If vintage Gothic architecture doesn't grab buyers' attention, maybe the roomy white Carrera-marbled bathrooms or the expansive view of Oakland and the Bay will help seal a deal or two.

While many Oakland developers worry about unloading hundreds of available condos, Andrew Brog believes his newest project to hit the market, the Cathedral Building, could sell out within a few weeks.

"I have seven units to sell," Brog said. "You either want this kind of unit and can afford it or you don't."

The project, a former federal building turned mixed-used development, offers potential owners high-end finishes in unusual triangle-shaped flats. Floors are divided between retail on the ground level, commercial condos from floors two to six and residential condos from the seventh to 14th floor. The residential units are priced from the high $800,000s to $1.3 million while the commercial condos are priced between $940,000 and $1.2 million.

The floor plans vary between 1,500 and 2,100 square feet and are two or three bedrooms with two baths. Some floors feature loft or outdoor deck space.

"A lot of the marketing we're doing is going after creative types, artists and people from San Francisco," said Andy Read, the building's broker and co-owner of Caldecott Properties based in Oakland. "This is the type of product that exists in San Francisco, but this building is for half the price."

More than 1,400 condos sit on the Oakland market, according to a report from Mark Co., a real estate marketing firm based in San Francisco. The report also states that since the beginning of the year, 35 condos had sold in Oakland for an average price of $434,801, a 9 percent drop compared with 2007's average selling price of $475,614.

"People told us we were crazy to build units so big because most of the Oakland condo market is for first-time buyers," Brog said. "We're going after a more affluent person."

The condo market is saturated, but luxury units, especially in the Uptown neighborhood, are hard to find, said Scott Harrison, an East Bay realtor with Prudential California Realty.

"(Brog) picked a building with style and picked a location that's unique," he said.

The Cathedral Building's units feature sleek white walls, numerous windows, high ceilings, natural hardwood floors, cherry wood kitchen cabinets and Bosch appliances.

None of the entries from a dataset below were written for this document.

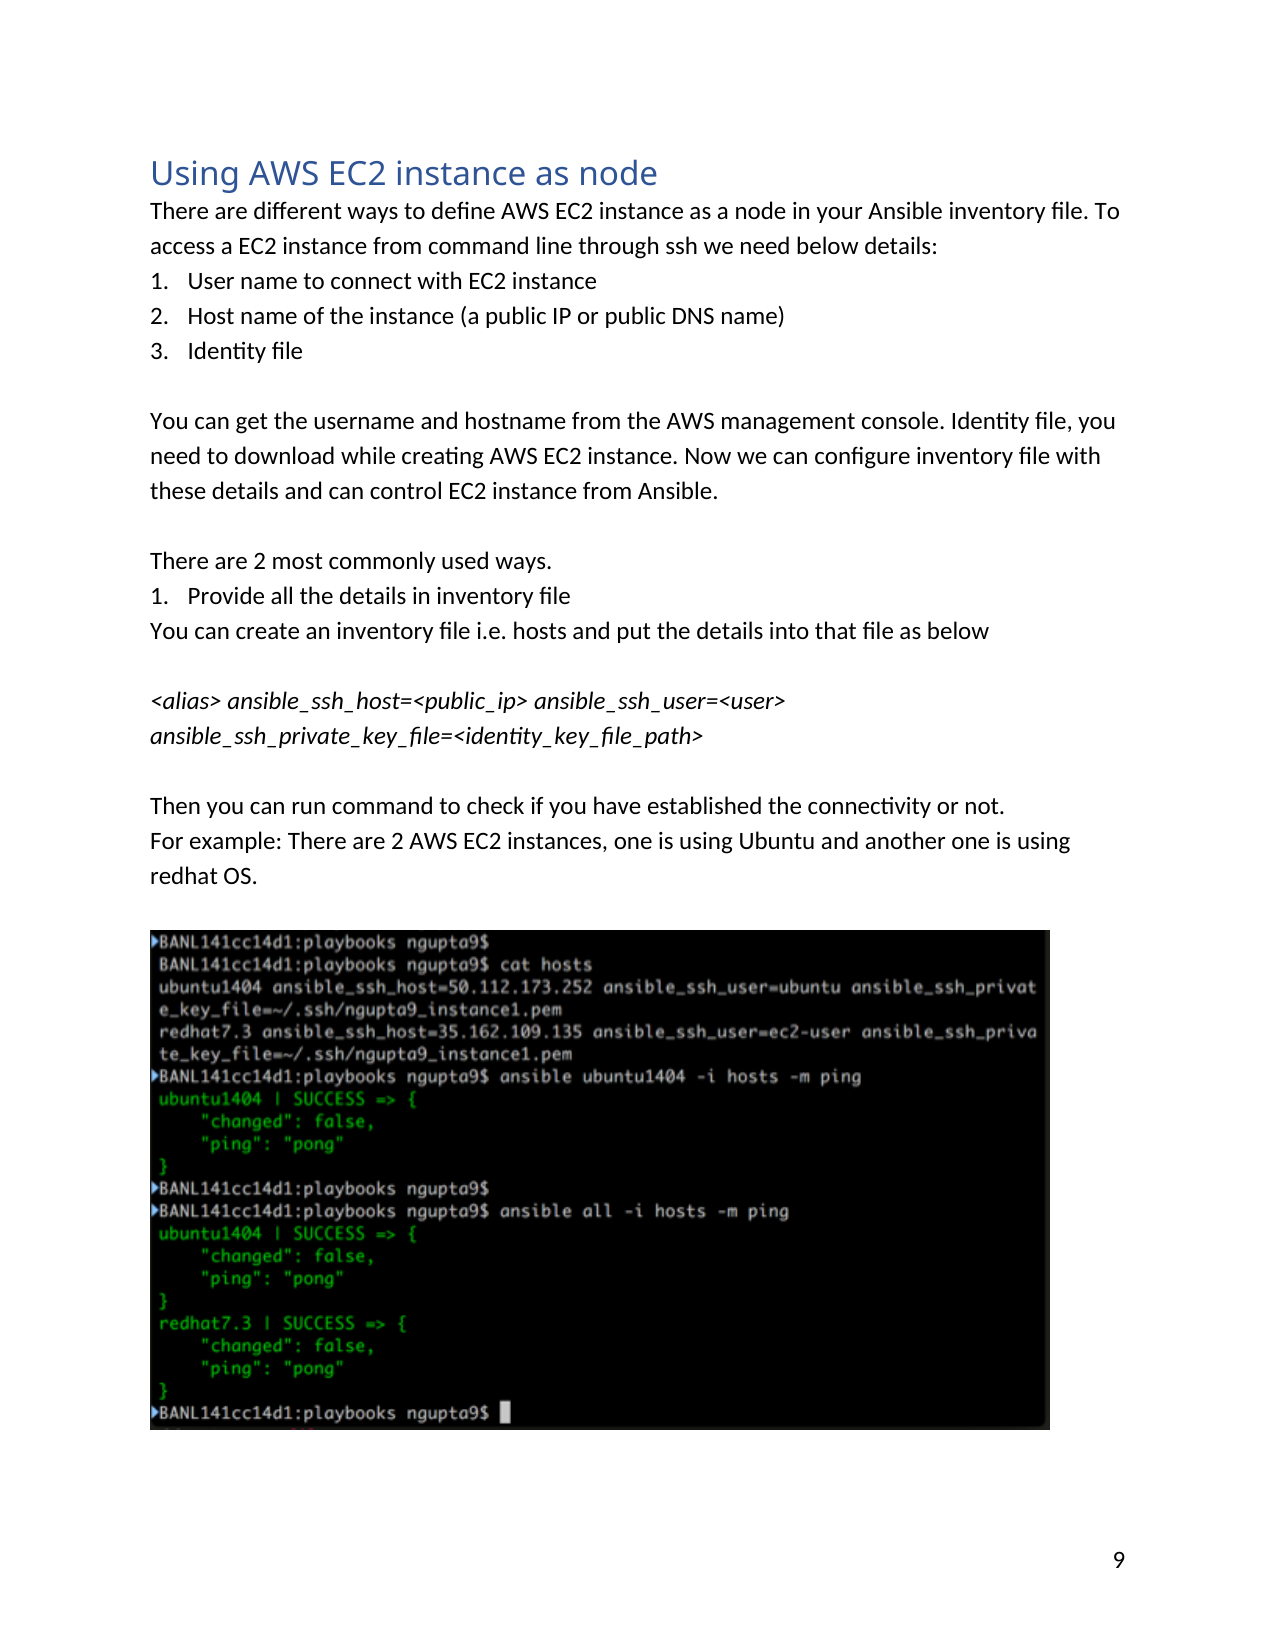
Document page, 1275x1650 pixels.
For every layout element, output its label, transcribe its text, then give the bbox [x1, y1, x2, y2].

list User name to connect with EC2 instance [150, 265, 1125, 296]
picture [150, 930, 1050, 1430]
text For example: There are 2 AWS EC2 instances, one is using Ubuntu and another one is using redhat OS. [150, 825, 1125, 891]
text There are different ways to define AWS EC2 instance as a node in your Ansible inventory file. To access a EC2 instance from command line through ssh we need below details: [150, 195, 1125, 261]
text There are 2 most commonly used ways. [150, 545, 1125, 576]
text <alias> ansible_ssh_host=<public_ip> ansible_ssh_user=<user> ansible_ssh_private_key_file=<identity_key_file_path> [150, 685, 1125, 751]
list Host name of the instance (a public IP or public DNS name) [150, 300, 1125, 331]
list Identity file [150, 335, 1125, 366]
subtitle Using AWS EC2 instance as node [150, 150, 1125, 195]
text You can get the username and hostname from the AWS management console. Identity file, you need to download while creating AWS EC2 instance. Now we can configure inventory file with these details and can control EC2 instance from Ansible. [150, 405, 1125, 506]
text You can create an inventory file i.e. hosts and put the details into that file as below [150, 615, 1125, 646]
list Provide all the details in inventory file [150, 580, 1125, 611]
text Then you can run command to check if you have established the connectivity or not. [150, 790, 1125, 821]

The building, located at 1615 Broadway in Oakland, was built in 1913 as the Oakland Federal Building and was later renamed the Cathedral Building because of its Gothic exterior marked by pointed towers, steep gables and arched windows. Its odd shape comes from the angle formed where Telegraph Avenue splits from Broadway.

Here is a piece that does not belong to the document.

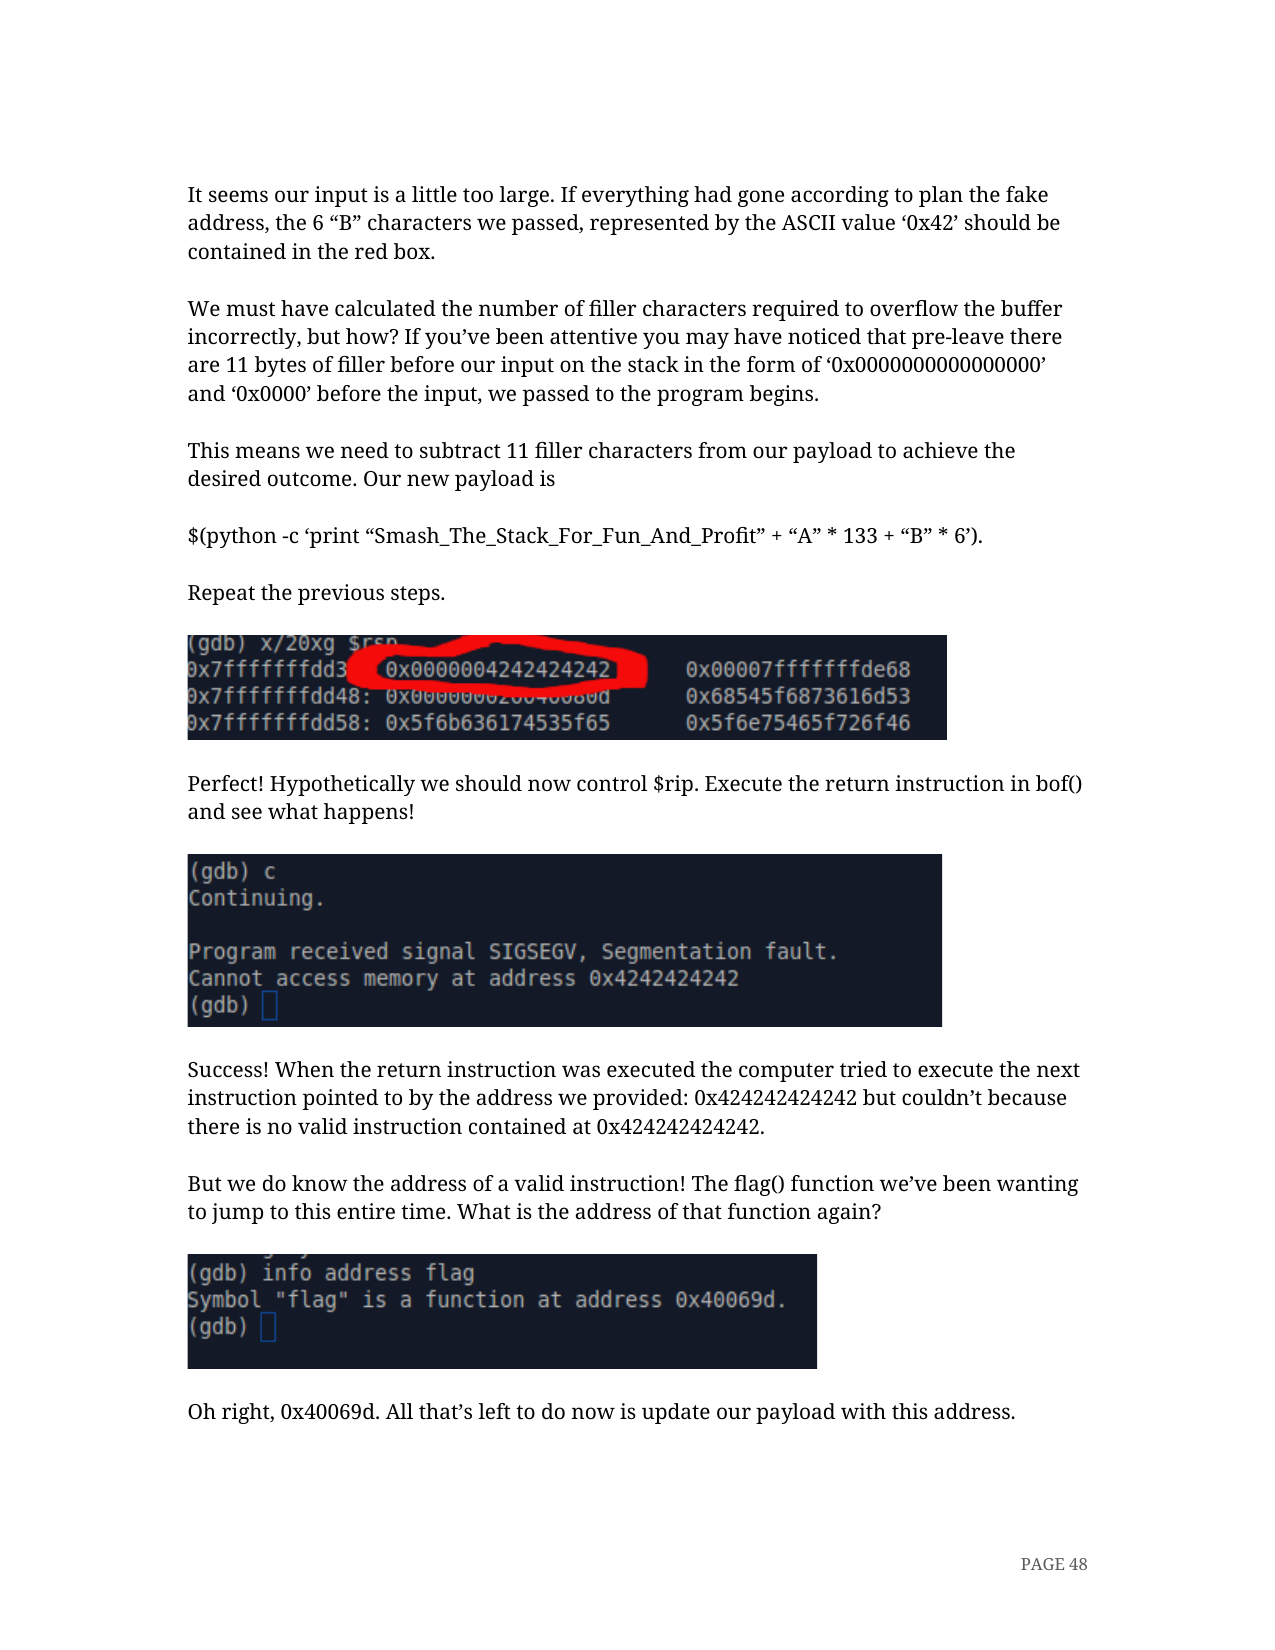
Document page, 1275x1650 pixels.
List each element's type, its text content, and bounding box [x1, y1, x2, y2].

Since most of Oakland's other Gothic-style buildings have been torn down, the Cathedral Building has a spot on the National Registry of Historic Places.

"We try to take an old building and mix modern elements in it," Brog said. "The idea was to make something that doesn't exist."

Brog said he modeled the units after luxury apartments typical of Park and Fifth avenues in New York, where people can step off an elevator to their own floor and do not share walls with any neighbors. The other characteristic he wanted to emphasize was open space with lots of natural light.

After years of developing luxury lofts in New York City, Brog decided to come West and is now based out of Los Angeles, but does all of his work in Oakland. He bought the Cathedral Building for $3 million in 2005 and has spent $7 million on the renovations. He also bought two other properties around the same time, which he turned into the Marquee Lofts and Golden Bridge Lofts. All three projects are redevelopments in up-and-coming areas close to BART such as the Uptown neighborhood near the city's downtown.

"I get Oakland," Brog said. "Oakland is gritty, no question about it, but it's getting softer."

btorres@bizjournals.com / (415) 288-4960
Source: http://www.bizjournals.com/sanfrancisco/stories/2008/08/04/story7.html?t=printable

CHapp
Aug 1, 2008, 11:27 PM
Thanks for bringing us up to date on this most excellent project, BT. :)

With the 3,000 seat Fox Theater opening soon the area around this building will boom.

Oh, and I hope many of the other architecturally outstanding buildings in the area (many of them commercial and some sadly run down) will experience a similarly fine interior remake and facade cleanup!